Water Column Mapping
What is water column mapping? As with most things, it can take on different definitions depending on the user or application. At CCOM/JHC, it is a form of acoustic remote sensing that is used to explore aspects of the marine environment that are found between the ocean surface and the sea floor. This can include gas bubbles, biology, and physical processes within the ocean. When an acoustic wave interacts with one of these water column features, the acoustic field is changed in some observable way. CCOM/JHC scientists use multibeam sonar to make their measurements, and so their observations consist of time series of acoustic backscatter that we can map onto a space representing the ocean.

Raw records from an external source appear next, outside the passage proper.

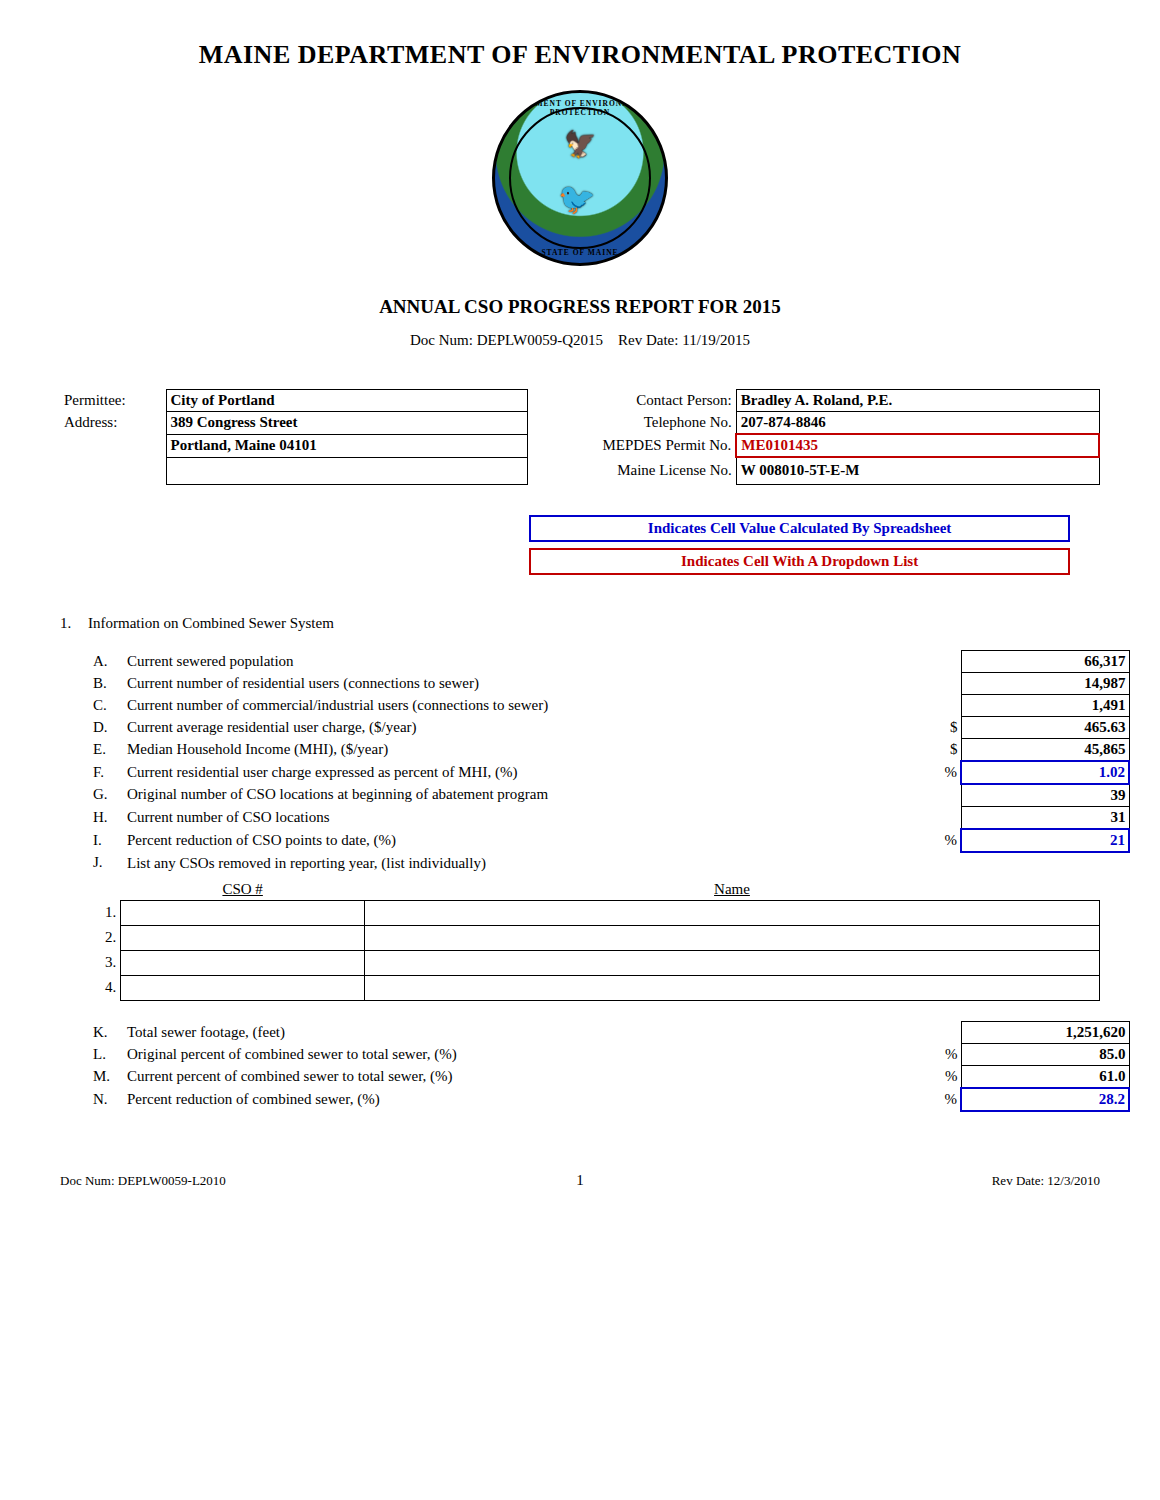MAINE DEPARTMENT OF ENVIRONMENTAL PROTECTION
DEPARTMENT OF ENVIRONMENTAL PROTECTION
🦅
🐦
STATE OF MAINE
ANNUAL CSO PROGRESS REPORT FOR 2015
Doc Num: DEPLW0059-Q2015 Rev Date: 11/19/2015
| Permittee: | City of Portland | Contact Person: | Bradley A. Roland, P.E. |
| Address: | 389 Congress Street | Telephone No. | 207-874-8846 |
| | Portland, Maine 04101 | MEPDES Permit No. | ME0101435 |
| | | Maine License No. | W 008010-5T-E-M |
Indicates Cell Value Calculated By Spreadsheet
Indicates Cell With A Dropdown List
1. Information on Combined Sewer System
| A. | Current sewered population | | 66,317 |
| B. | Current number of residential users (connections to sewer) | | 14,987 |
| C. | Current number of commercial/industrial users (connections to sewer) | | 1,491 |
| D. | Current average residential user charge, ($/year) | $ | 465.63 |
| E. | Median Household Income (MHI), ($/year) | $ | 45,865 |
| F. | Current residential user charge expressed as percent of MHI, (%) | % | 1.02 |
| G. | Original number of CSO locations at beginning of abatement program | | 39 |
| H. | Current number of CSO locations | | 31 |
| I. | Percent reduction of CSO points to date, (%) | % | 21 |
| J. | List any CSOs removed in reporting year, (list individually) |
| | CSO # | Name |
| 1. | | |
| 2. | | |
| 3. | | |
| 4. | | |
| K. | Total sewer footage, (feet) | | 1,251,620 |
| L. | Original percent of combined sewer to total sewer, (%) | % | 85.0 |
| M. | Current percent of combined sewer to total sewer, (%) | % | 61.0 |
| N. | Percent reduction of combined sewer, (%) | % | 28.2 |
Doc Num: DEPLW0059-L2010
1
Rev Date: 12/3/2010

Characteristics of the acoustic backscatter (e.g., how strong, how variable, what the frequency dependence is, where it originated from) are then used to infer properties of the feature causing the backscatter.
A good example of water column mapping using multibeam sonar is shown in the image above. Here, the acoustic backscatter helps describe the spatial distribution of Atlantic herring observed below a research vessel. This data is collected from a Reson SeaBat 7125 multibeam sonar which images a fan-shaped slice of the water column. Several of these images can be combined in order to examine basic school metrics (e.g., volume, area, and other shape parameters) that give the observer information about the fish and/or their behavior. Like most of CCOM/JHC's work related to water column mapping, this type of work is conducted in collaboration with other biologists from NOAA fisheries, private research institutions, and various universities around the world.
Research in water column mapping cuts across several CCOM/JHC research themes. The Center's technological expertise in multibeam sonar has allowed researchers to employ hydrographic multibeam sonars for use in water column mapping, as shown above, but also to utilize fisheries multibeam sonars for seafloor characterization. This is perhaps best illustrated through work with the Simrad ME70 multibeam sonar, where water column modes are used to provide high fidelity information about both the water column and the seafloor.